Saya pun juga baru kali itu
mendengar nama thengkleng dan baru tau jika thengkleng merupakan salah satu
icon makanan khas kota Solo. Thengkleng biasanya berisi tetelan atau jeroan
kambing. Masakan ini sepintas memang mirip dengan gulai kambing, namun ada
perbedaannya yaitu terletak pada kuahnya yang agak encer dan lebih segar
rasanya. Thengkleng dimasak dengan rempah-rempah khas yang
tidak hanya berfungsi sebagai penyedap rasa namun juga mengurangi kadar
kolesterol yang terdapat pada daging kambing.
Pantangan Daging Kambing untuk Ibu Hamil
Pak Rudi tak hanya piawai meracik
resep kuliner khas Solo, namun beliau juga teman ngobrol yang asyik. Beliau
banyak bercerita tentang kota Solo dan tradisinya. Di Solo, warung dan kedai
makanan selalu tutup di hari Selasa, sama seperti di Yogya. Hal ini berkaitan
dengan prinsip yang dianut oleh Keraton Yogya dan Solo dimana hari Selasa
dipergunakan sebagai hari untuk bertapa, semedi mendekatkan diri kepada Sang
Kuasa. Griya Thengkleng SoeHat sendiri libur pada hari Senin dikarenakan
mengikuti trend di kawasan kuliner tempat Griya Thengkleng SoeHat berada.
Kuliner Yogya dan Solo memiliki kesamaan, salah satunya adalah menu gudheg.
Namun perbedaannya gudheg Yogya cenderung manis, sedangkan Gudheg Solo
cenderung gurih.
Obrolan kami juga menyinggung
tentang mitos dan pantangan untuk ibu hamil karena kebetulan Mama Ivon dan Anis
juga sedang hamil. Salah satu pantangan yang umum di tengah masyarakat adalah
wanita hamil dilarang makan daging kambing. Hal ini dikarenakan daging kambing
bersifat panas, dikhawatirkan akan membahayakan janin yang dikandung ibu hamil.
Kami sendiri memang memiliki
pengalaman buruk terkait daging kambing ini. Dulu saat hamil Aiman, di usia
kandungan tujuh bulan Mama Ivon memakan gulai kambing. Meski porsinya hanya
sedikit namun ternyata berakibat buruk pada kandungannya. Saat itu Mama Ivon
sampai harus dirawat di rumah sakit dan kami nyaris kehilangan Aiman.

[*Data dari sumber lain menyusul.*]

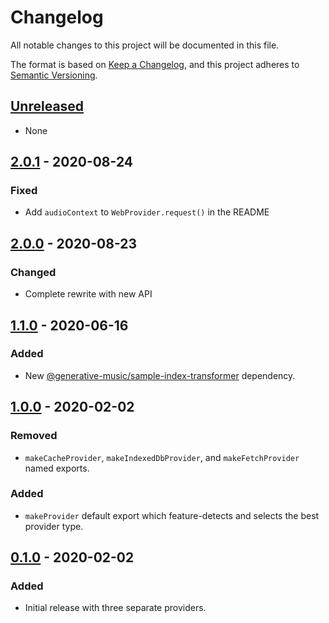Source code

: # Changelog

All notable changes to this project will be documented in this file.

The format is based on [Keep a Changelog](https://keepachangelog.com/en/1.0.0/),
and this project adheres to [Semantic Versioning](https://semver.org/spec/v2.0.0.html).

## [Unreleased]

- None

## [2.0.1] - 2020-08-24

### Fixed

- Add `audioContext` to `WebProvider.request()` in the README

## [2.0.0] - 2020-08-23

### Changed

- Complete rewrite with new API

## [1.1.0] - 2020-06-16

### Added

- New [@generative-music/sample-index-transformer](https://github.com/generative-music/sample-index-transformer) dependency.

## [1.0.0] - 2020-02-02

### Removed

- `makeCacheProvider`, `makeIndexedDbProvider`, and `makeFetchProvider` named exports.

### Added

- `makeProvider` default export which feature-detects and selects the best provider type.

## [0.1.0] - 2020-02-02

### Added

- Initial release with three separate providers.

[unreleased]: https://github.com/generative-music/web-provider/compare/v2.0.1...HEAD
[2.0.1]: https://github.com/generative-music/web-provider/compare/v2.0.0...v2.0.1
[2.0.0]: https://github.com/generative-music/web-provider/compare/v1.1.0...v2.0.0
[1.1.0]: https://github.com/generative-music/web-provider/compare/v1.0.0...v1.1.0
[1.0.0]: https://github.com/generative-music/web-provider/compare/v0.1.0...v1.0.0
[0.1.0]: https://github.com/generative-music/web-provider/releases/tag/v0.0.1
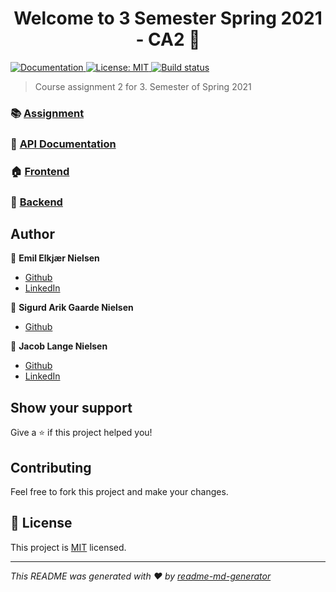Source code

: <h1 align="center">Welcome to 3 Semester Spring 2021 - CA2 👋</h1>
<p>
  <a href="tba" target="_blank">
    <img alt="Documentation" src="https://img.shields.io/badge/documentation-yes-brightgreen.svg" />
  </a>
  <a href="LICENSE" target="_blank">
    <img alt="License: MIT" src="https://img.shields.io/badge/License-MIT-yellow.svg" />
  </a>
  <a href="https://travis-ci.com/codergram/3SEM-CA2" target="_blank">
    <img alt="Build status" src="https://travis-ci.com/codergram/3SEM-CA2.svg?token=9yP3z9qzYHPxRf7MSmsT&branch=main" />
  </a>
</p>

> Course assignment 2 for 3. Semester of Spring 2021

### 📚 [Assignment](https://docs.google.com/document/d/1gAuwqsj-IhPBNk2KQ96Aku0S1suwfOXdC_-Ux9omVtc/)
### 📜 [API Documentation](https://documenter.getpostman.com/view/13817901/Tz5wXafa)
### 🏠 [Frontend](https://codergram.me/ca2/)
### 📡 [Backend](https://api.codergram.me/ca2/)

## Author

👤 **Emil Elkjær Nielsen**

* [Github](https://github.com/eelkjaer)
* [LinkedIn](https://linkedin.com/in/emil-elkjær)

👤 **Sigurd Arik Gaarde Nielsen**

* [Github](https://github.com/ariktwena)


👤 **Jacob Lange Nielsen**

* [Github](https://github.com/Langeeee)
* [LinkedIn](https://linkedin.com/in/jacob-lange-nielsen-28219b1a8)


## Show your support

Give a ⭐️ if this project helped you!

## Contributing

Feel free to fork this project and make your changes.

## 📝 License

This project is [MIT](LICENSE) licensed.

***
_This README was generated with ❤️ by [readme-md-generator](https://github.com/kefranabg/readme-md-generator)_
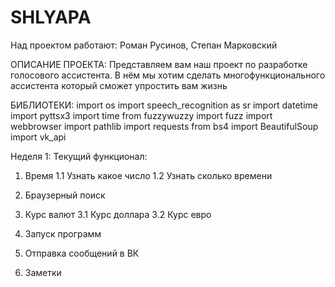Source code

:# SHLYAPA
Над проектом работают: Роман Русинов, Степан Марковский

ОПИСАНИЕ ПРОЕКТА:
Представляем вам наш проект по разработке голосового ассистента. В нём мы хотим сделать многофункционального ассистента который сможет упростить вам жизнь

БИБЛИОТЕКИ:
import os
import speech_recognition as sr
import datetime
import pyttsx3
import time
from fuzzywuzzy import fuzz
import webbrowser
import pathlib
import requests
from bs4 import BeautifulSoup
import vk_api

Неделя 1:
 Текущий функционал:
  1. Время
    1.1 Узнать какое число
    1.2 Узнать сколько времени

  2. Браузерный поиск

  3. Курс валют
    3.1 Курс доллара
    3.2 Курс евро

  4. Запуск программ
  5. Отправка сообщений в ВК
  6. Заметки
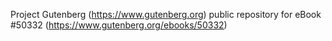 Project Gutenberg (https://www.gutenberg.org) public repository for
eBook #50332 (https://www.gutenberg.org/ebooks/50332)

Berlawanan dengan Mama Ivon, Anis
malah tidak memiliki masalah dengan daging kambing. Itulah sebabanya dia berani
memesan menu Tongseng Kambing, sedangkan Mama Ivon memesan Selat Solo. Ya
setiap wanita hamil itu memang istimewa dan berbeda keadaannya satu sama lain.
Ada yang tetap bugar dan bisa beraktivitas seperti biasa, namun ada juga yang
lemas bahkan harus bedrest selama hamil. Kalau orang Jawa menyebutnya gawan
bayi.
Cara Menikmati Thengkleng yang Enak
Kami memesan beragam menu di Griya
Thengkleng SoeHat Malang. Saya memesan Thengkleng dan Sup Buah, Mama Ivon
memesan Selat Solo dan Es Oye, Anis pesan Tongseng dan Es Teler dan terakhir
Mas Minto pesan Nasi Goreng Kambing dan Es Bubur Buah. Karena menunya cukup
banyak, saya dan Mas Minto memakannya bareng anak kami masing-masing he he he.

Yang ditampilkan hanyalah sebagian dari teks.